Por fortuna nos tenemos, en soledad, en llanto, en comunión con un código que rara vez explicamos, pero que ha hecho parte de nuestras felicidades, y a veces, de las pequeñas miserias que vivimos.

Podemos hablarnos a distancia, percibir que necesitamos ayuda y salir al rescate, aparecer oportunamente para que las otras descarguen su curiosidad, sus preguntas sin sospecha, las dudas compartidas, una que otra discusión previa al inevitable juicio, las respuestas que refuerzan el eco del instinto.
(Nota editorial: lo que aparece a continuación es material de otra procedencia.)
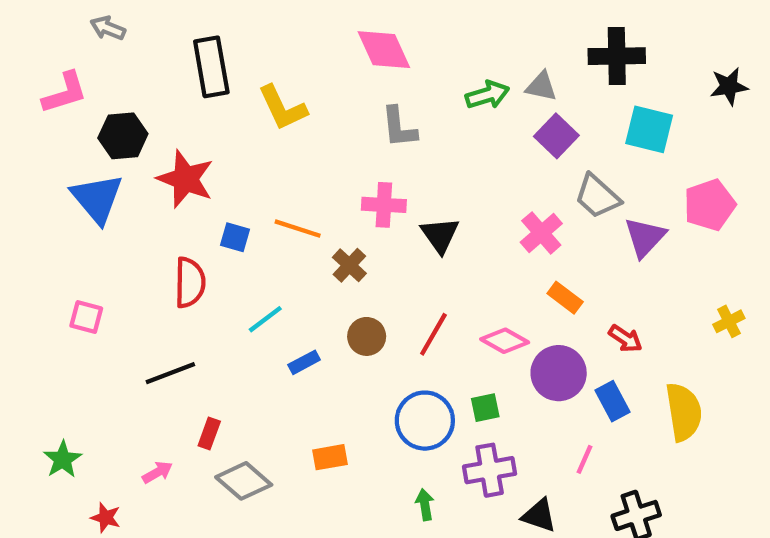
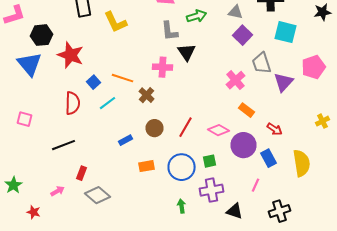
green arrow: (487, 95) -> (196, 16), moved
gray trapezoid: (597, 196) -> (262, 63), turned 30
black triangle: (440, 235) -> (186, 52), moved
blue square: (235, 237) -> (94, 82), turned 32
cyan line: (265, 319) -> (108, 103), moved
orange rectangle: (330, 457) -> (146, 166), moved

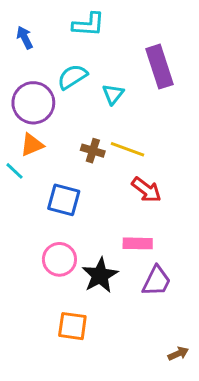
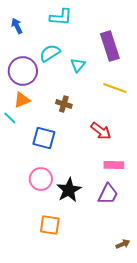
yellow line: (128, 149) -> (115, 88), moved
pink rectangle: (138, 243) -> (114, 165), moved

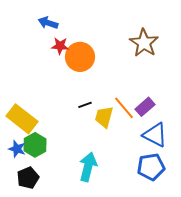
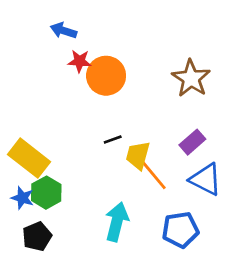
brown star: (144, 43) -> (191, 78), moved
orange line: (124, 108) -> (154, 175), moved
blue pentagon: (151, 167) -> (180, 230), moved

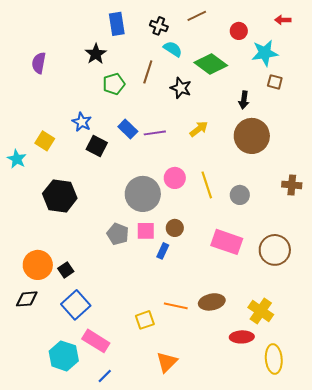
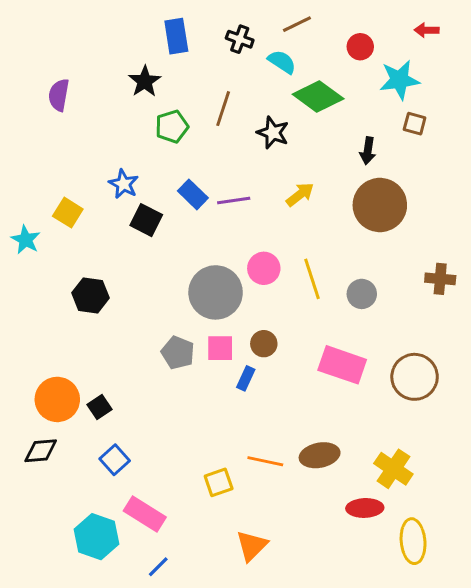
cyan semicircle: (173, 49) -> (282, 62), moved
black hexagon: (60, 196) -> (90, 295), size x0.7
blue square: (76, 305) -> (115, 460), size x0.7

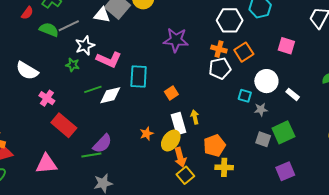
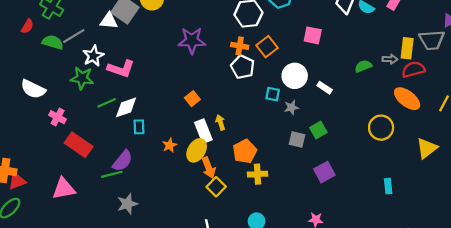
green star: (73, 65) -> (82, 78), size x1.5
white pentagon: (220, 68) -> (243, 67), turned -30
cyan rectangle: (139, 77) -> (139, 127), moved, size x0.6
green square: (283, 132) -> (318, 130), size x0.7

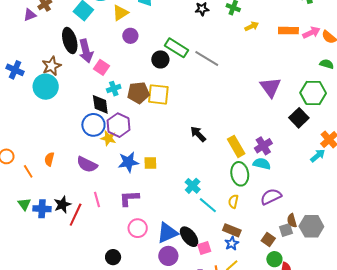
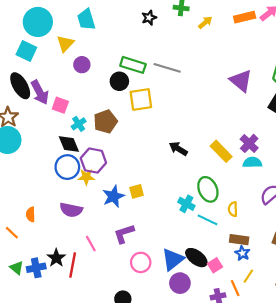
yellow square: (158, 94) -> (141, 99), moved
green ellipse: (240, 174) -> (208, 189), moved

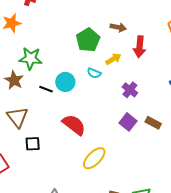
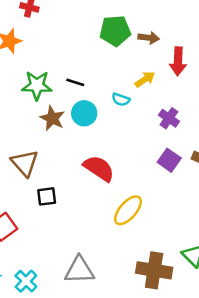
green pentagon: (88, 40) -> (115, 31), moved, turned 30
brown star: (14, 80) -> (52, 118), moved
black line: (46, 89) -> (75, 82), moved

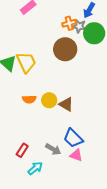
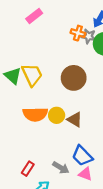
orange cross: (69, 23) -> (78, 33), turned 32
brown circle: (65, 49) -> (74, 78), moved
orange semicircle: (29, 99) -> (35, 114), size x1.6

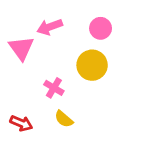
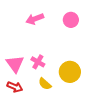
pink triangle: (21, 48) -> (15, 64), moved
yellow circle: (92, 65) -> (70, 72), moved

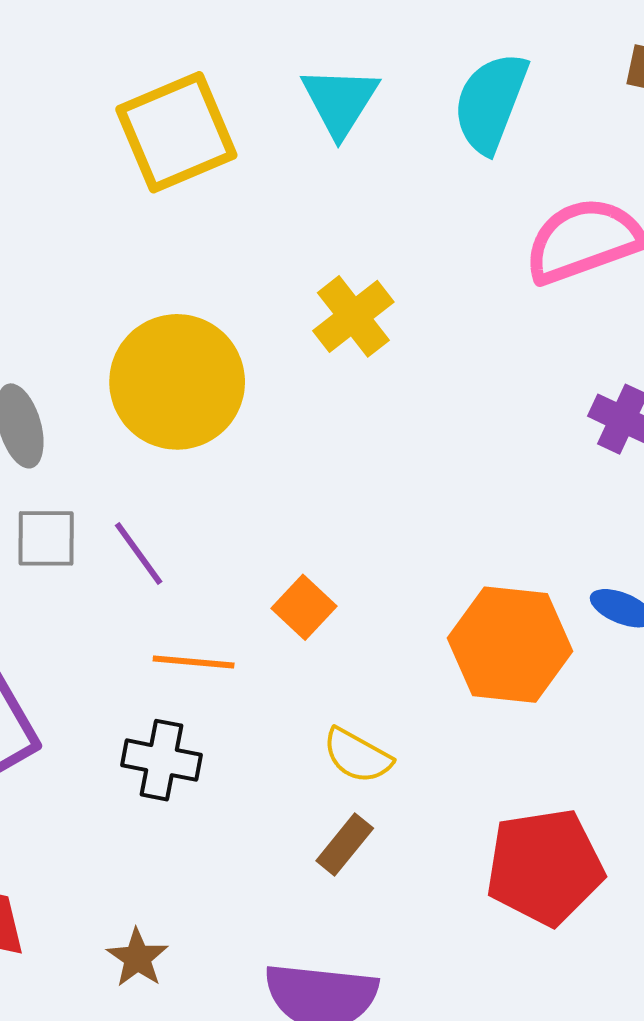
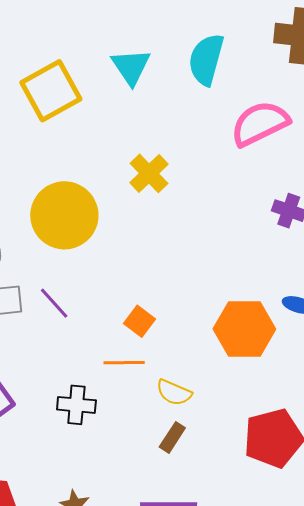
orange line: (194, 662) -> (124, 363), moved

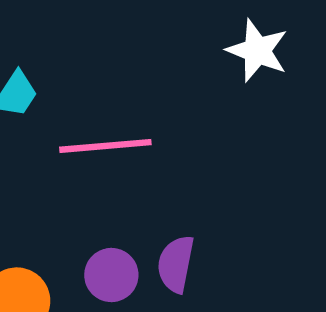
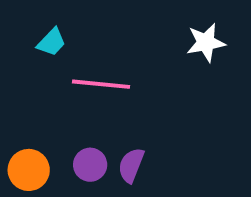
white star: (257, 51) -> (206, 43), turned 30

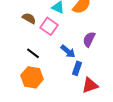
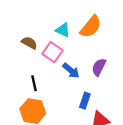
blue arrow: (68, 51) -> (71, 71), moved
black line: (33, 53) -> (34, 83), turned 40

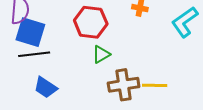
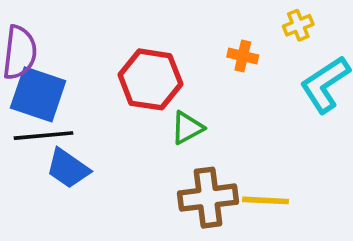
green triangle: (101, 54) -> (187, 128), moved
blue trapezoid: (45, 87) -> (68, 168), moved

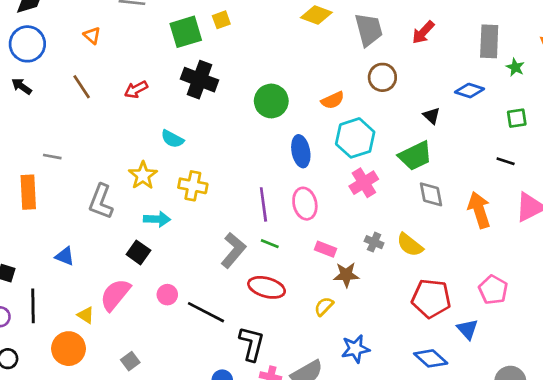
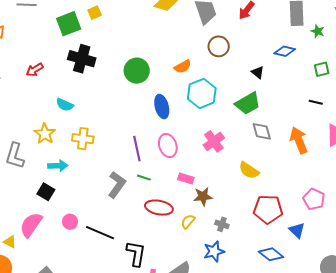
pink cross: (364, 183) -> (214, 141), moved
gray cross: (374, 242) -> (222, 224), moved
red ellipse: (267, 287) -> (159, 208), moved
Vinimos a aprender en compañía, con sinceridad, lejos del ego ansioso que hace perder las prioridades. A conectarnos cuando la vida nos devuelve en forma de aceleraciones en el pecho, el penúltimo cuestionamiento que nos hicimos antes de tomar la decisión.

Por fortuna estamos para las demás, y en una cercanía que honra la fuerza verdadera de la femininidad.

El paso de los años nos dice que podemos acercarnos a la ventana para ver llover, para que el tiempo migre y atraviese nuestros dolores, y nos llene de luz, de sobrevivencias mutuas que nos liberen al fin del abandono y nos muestren la luz, el hallazgo definitivo de nuestra propia voluntad.